Realism has been most prominently associated with the writings and
policies of former US Secretary of State Henry Kissinger and was comprehensively
theorised by Hans J Morgenthau in his book Politics
among Nations[1]
originally published in 1948.
The
other dominant tradition is called liberalism
which can be traced back to the nineteenth-century philosophies of Jeremy
Bentham and John Stuart Mill. Liberals
envisage a global society that functions alongside the states. Trade crosses border, people interact with
each other across frontiers and international institutions such as the United
Nations perform some international governance functions. Liberals argue that because the scenario of
Hobbesian anarchy often evoked by realists focuses on extreme situations, it
discounts the growth of economic interdependence and the evolution of a
transnational global society (Nye 2005, p.5).
In
the 1980s, scholars on both sides of the realist-liberal divide attempted to
construct more deductive theories similar to those of microeconomics. “Neorealists” such as Kenneth Waltz and “Neoliberals”
such as Robert Keohane developed structural models of states as rational actors constrained by the
international system. The increasingly reductionist and state-centric nature of
both major approaches was, in the eyes of new and diverse group of theorists
known as “constructivists”, were proving insufficient tools in the
understanding of long-term changes in global politics (Nye 2005, p.7)
On
realists and neo-realists’ accounts then, the Cold War developed out of a loose
bipolar international system consisting of the US and USSR who had emerged as
the dominant superpowers after World War II.
Peace was maintained through containment, a specific American policy of
containing Soviet communism so as to promote a liberal economic and political
order (Nye Jr, 2005 p.113), and a balance of terror created by both sides’
possession of nuclear weapons. Classic
realism took it as axiomatic that all states would define their interests in
terms of power. Neo-realists substituted
a universal desire for security for the traditional focus on power but within a
self-help system that they assumed was anarchic (Herrmann, 1995) Security typically depended on the
acquisition of power, whether military or alliance based pace NATO and the Warsaw Pact and the arms races which both
superpowers engaged in.
The
Cold War ended because one superpower, the Soviet Union, voluntary relinquished
its strategic role and ambitions due to its chronic economic difficulties. The opening of Soviet archives revealed huge
disparities between the Soviets and the US in respect of military and economic
resources; this asymmetry of power seriously undermines balance of power
accounts of the Cold War. In the words
of John Gaddis, International Relations specialists failed to see the end of
the Cold War coming (Gaddis, 1993). With
their emphasis on states and international systems, they relegated the domestic
and human dimension of decision-making.

[Dataset items]
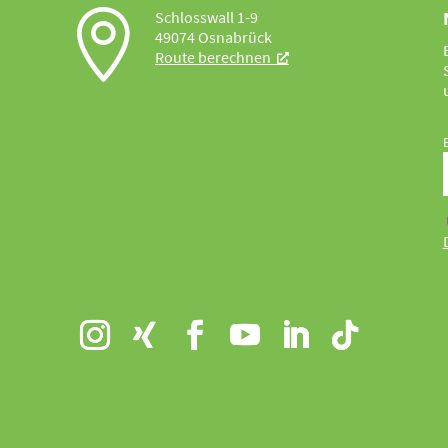

Schlosswall 1-9
49074 Osnabrück
Route berechnen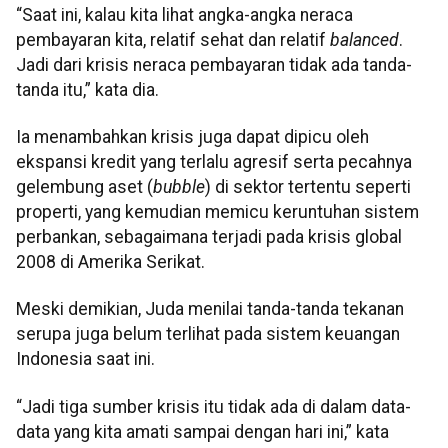
“Saat ini, kalau kita lihat angka-angka neraca
pembayaran kita, relatif sehat dan relatif
balanced
.
Jadi dari krisis neraca pembayaran tidak ada tanda-
tanda itu,” kata dia.
Ia menambahkan krisis juga dapat dipicu oleh
ekspansi kredit yang terlalu agresif serta pecahnya
gelembung aset (
bubble
) di sektor tertentu seperti
properti, yang kemudian memicu keruntuhan sistem
perbankan, sebagaimana terjadi pada krisis global
2008 di Amerika Serikat.
Meski demikian, Juda menilai tanda-tanda tekanan
serupa juga belum terlihat pada sistem keuangan
Indonesia saat ini.
“Jadi tiga sumber krisis itu tidak ada di dalam data-
data yang kita amati sampai dengan hari ini,” kata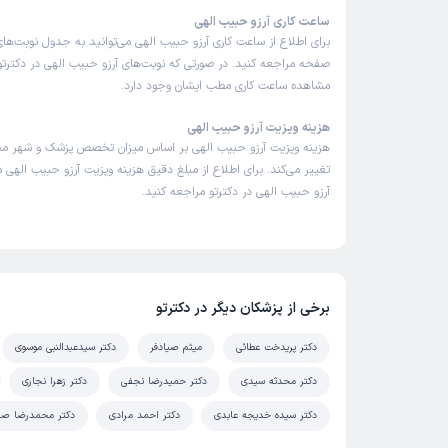
ساعت کاری آرزو حبیب الهی
برای اطلاع از ساعت کاری آرزو حبیب الهی می‌توانید به جدول نوبت‌ها
صفحه مراجعه کنید. در صورتی که نوبت‌های آرزو حبیب الهی در دکترتو 
مشاهده ساعت کاری مطب ایشان وجود دارد.
هزینه ویزیت آرزو حبیب الهی
هزینه ویزیت آرزو حبیب الهی بر اساس میزان تخصص پزشک و شهر م
تغییر می‌کند. برای اطلاع از مبلغ دقیق هزینه ویزیت آرزو حبیب الهی می
آرزو حبیب الهی در دکترتو مراجعه کنید.
برخی از پزشکان دیگر در دکترتو
دکتر پریدخت عطائی
میثم صیادفر
دکتر سیدعبدالنبی موسوی
دکتر محدثه سیدی
دکتر حمیدرضا نجفی
دکتر زهرا نجاری
دکتر سیده خدیجه عابدی
دکتر احمد مرادی
دکتر محمدرضا صد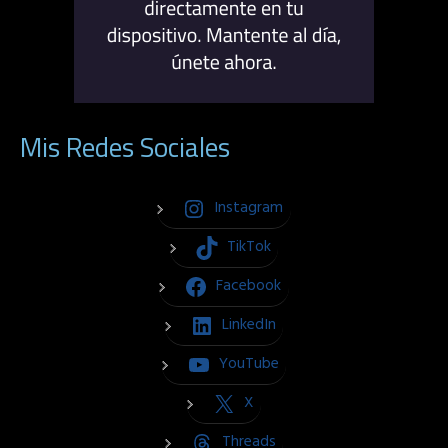
Mis Redes Sociales
Instagram
TikTok
Facebook
LinkedIn
YouTube
X
Threads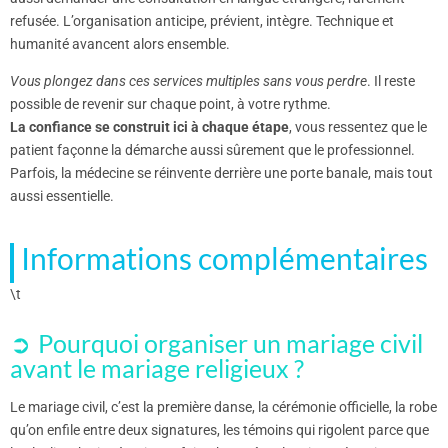
refusée. L’organisation anticipe, prévient, intègre. Technique et
humanité avancent alors ensemble.
Vous plongez dans ces services multiples sans vous perdre
. Il reste
possible de revenir sur chaque point, à votre rythme.
La confiance se construit ici à chaque étape
, vous ressentez que le
patient façonne la démarche aussi sûrement que le professionnel.
Parfois, la médecine se réinvente derrière une porte banale, mais tout
aussi essentielle.
Informations complémentaires
\t
Pourquoi organiser un mariage civil
avant le mariage religieux ?
Le mariage civil, c’est la première danse, la cérémonie officielle, la robe
qu’on enfile entre deux signatures, les témoins qui rigolent parce que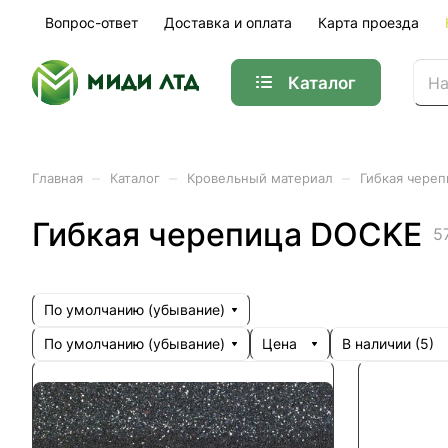
Вопрос-ответ
Доставка и оплата
Карта проезда
Каталог
–
–
–
Главная
Каталог
Кровельный материал
Гибкая чере
Гибкая черепица DOCKE
5
По умолчанию (убывание)
По умолчанию (убывание)
Цена
В наличии (
5
)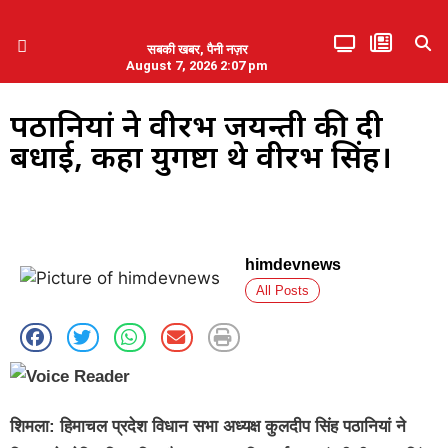
सबकी खबर, पैनी नज़र
August 7, 2026 2:07 pm
हिमाचल प्रदेश
एमडब्ल्यूबी ने की पलवल के पत्रकारों से कथित दुर्व्यवहार की निंदा
पठानियां ने वीरभद्र जयन्ती की दी
बधाई, कहा युगद्रष्टा थे वीरभद्र सिंह।
himdevnews
All Posts
शिमला: हिमाचल प्रदेश विधान सभा अध्यक्ष कुलदीप सिंह पठानियां ने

■ Directive A ■
Set down the stretch of the passage on realism and the Cold War from "Peace was maintained" through "superpowers engaged in.", word for word.
■ Directive B ■
Take the passage on realism and the Cold War further, picking up right after its final sentence.

■ Output A ■
Peace was maintained through containment, a specific American policy of
containing Soviet communism so as to promote a liberal economic and political
order (Nye Jr, 2005 p.113), and a balance of terror created by both sides’
possession of nuclear weapons. Classic
realism took it as axiomatic that all states would define their interests in
terms of power. Neo-realists substituted
a universal desire for security for the traditional focus on power but within a
self-help system that they assumed was anarchic (Herrmann, 1995) Security typically depended on the
acquisition of power, whether military or alliance based pace NATO and the Warsaw Pact and the arms races which both
superpowers engaged in.

■ Output B ■
Abstract reasoning and hard facts counted more for them than the
understanding of foreign languages and culture and the uniqueness of particular
personalities and moments (Roberts A, 2008).
The
subsequent soul-searching among International Relations scholars contributed to
the emergence of the ‘constructivist’ school,
referred to above, which took proper account of human consciousness and
how lived experience shapes each individual’s and country’s perception of the
world (Roberts A, 2008 p.339).
Constructivists
have argued that realism and liberalism fail to adequately explain long-term
change in world politics. They emphasise
the importance of ideas and culture in shaping both the reality and discourse
of international politics. They draw
upon different disciplines to examine the processes by which leaders, people
and cultures develop their identities and learn new behaviour. For example they will ask why practices which
are now universally abhorred such as slavery and apartheid used to be
acceptable. Constructivists point out
that concepts such as nation and sovereignty are socially constructed, not just
“out there” as permanent reality (Nye, Jr, 1995 pp.7-8).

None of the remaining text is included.